U.S. Rep. Elizabeth Esty (D-Danbury)
U.S. Rep. Elizabeth Esty (D-Danbury) Photo Credit: House Democrats

DANBURY, Conn. -- U.S. Rep. Elizabeth Esty (D-5th District) announced Wednesday that she will introduce the Senate’s Court Obligations Trump Unconstitutional Stalling (SCOTUS) Act, a bill designed keep Congress in session if the Senate does not consider President Barack Obama’s nomination of Chief Judge Merrick Garland to fill the late Antonin Scalia’s seat on the United States Supreme Court within 125 days. 
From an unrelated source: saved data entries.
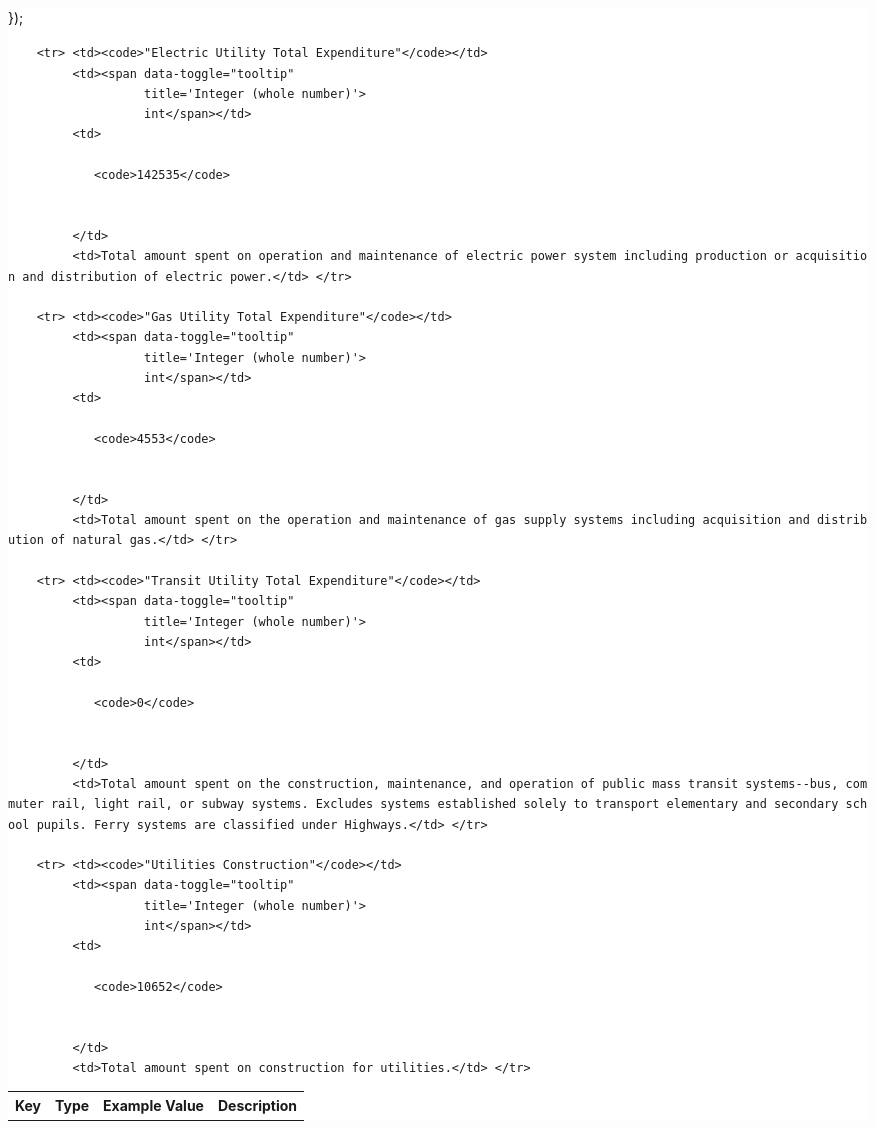     
});
</script>

<div id='explore-Details-Utilities' title='Dictionary (9 keys)'>
    <table class='table table-sm table-striped table-bordered' >
        <tr> <th>Key</th> <th>Type</th> <th>Example Value</th> <th>Description</th></tr>
        
        <tr> <td><code>"Electric Utility Total Expenditure"</code></td> 
             <td><span data-toggle="tooltip"
                       title='Integer (whole number)'>
                       int</span></td> 
             <td>
             
                <code>142535</code>
             
                
             </td> 
             <td>Total amount spent on operation and maintenance of electric power system including production or acquisition and distribution of electric power.</td> </tr>
        
        <tr> <td><code>"Gas Utility Total Expenditure"</code></td> 
             <td><span data-toggle="tooltip"
                       title='Integer (whole number)'>
                       int</span></td> 
             <td>
             
                <code>4553</code>
             
                
             </td> 
             <td>Total amount spent on the operation and maintenance of gas supply systems including acquisition and distribution of natural gas.</td> </tr>
        
        <tr> <td><code>"Transit Utility Total Expenditure"</code></td> 
             <td><span data-toggle="tooltip"
                       title='Integer (whole number)'>
                       int</span></td> 
             <td>
             
                <code>0</code>
             
                
             </td> 
             <td>Total amount spent on the construction, maintenance, and operation of public mass transit systems--bus, commuter rail, light rail, or subway systems. Excludes systems established solely to transport elementary and secondary school pupils. Ferry systems are classified under Highways.</td> </tr>
        
        <tr> <td><code>"Utilities Construction"</code></td> 
             <td><span data-toggle="tooltip"
                       title='Integer (whole number)'>
                       int</span></td> 
             <td>
             
                <code>10652</code>
             
                
             </td> 
             <td>Total amount spent on construction for utilities.</td> </tr>
        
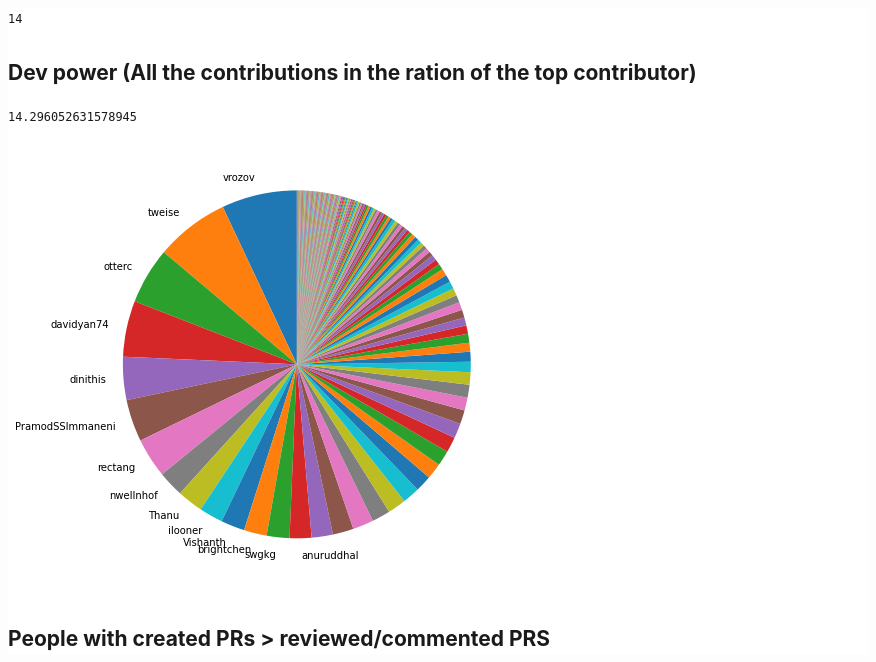


    14



## Dev power (All the contributions in the ration of the top contributor)




    14.296052631578945




    
![png](github-contributions_files/github-contributions_18_0.png)
    


## People with created PRs > reviewed/commented PRS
“Last week, Senate Majority Leader Mitch McConnell insisted that he will refuse to consider Judge Garland’s nomination,” Esty said. “Members of the House and Senate get paid to make difficult choices on difficult issues every day. That responsibility doesn’t just disappear in the last year of a Presidency." 

In modern history, the Senate has never refused to at least hold confirmation hearings on a Supreme Court nominee, whether or not the Senate majority supports that particular nomination, Esty said. The Senate has constitutional authority to reject nominees, yet in U.S. history every nominee who has not withdrawn from consideration has received a vote within 125 days of nomination. 

The SCOTUS Act will require Congress to remain in session through the summer, during the July party conventions, and through the rest of the year.

“We should put country before politics and give Judge Garland full consideration for this extraordinarily important position for which he has been nominated and is immensely qualified," Esty said. "We should stay in session until the Senate acts as our founding fathers intended. We need to send a clear message that a functioning Supreme Court matters far more than election-year partisanship.” 

The Senate has never taken more than 125 days to vote on a nominee for the Supreme Court from the time of nomination. Since Obama nominated Garland on March 16, that 125-day timeline would end on July 19 – which coincides with the first week of the summer recess. 

Under the SCOTUS Act, once 125 days expire after the time of the president’s nomination, Congress must remain in session until the Senate holds a vote on the nominee.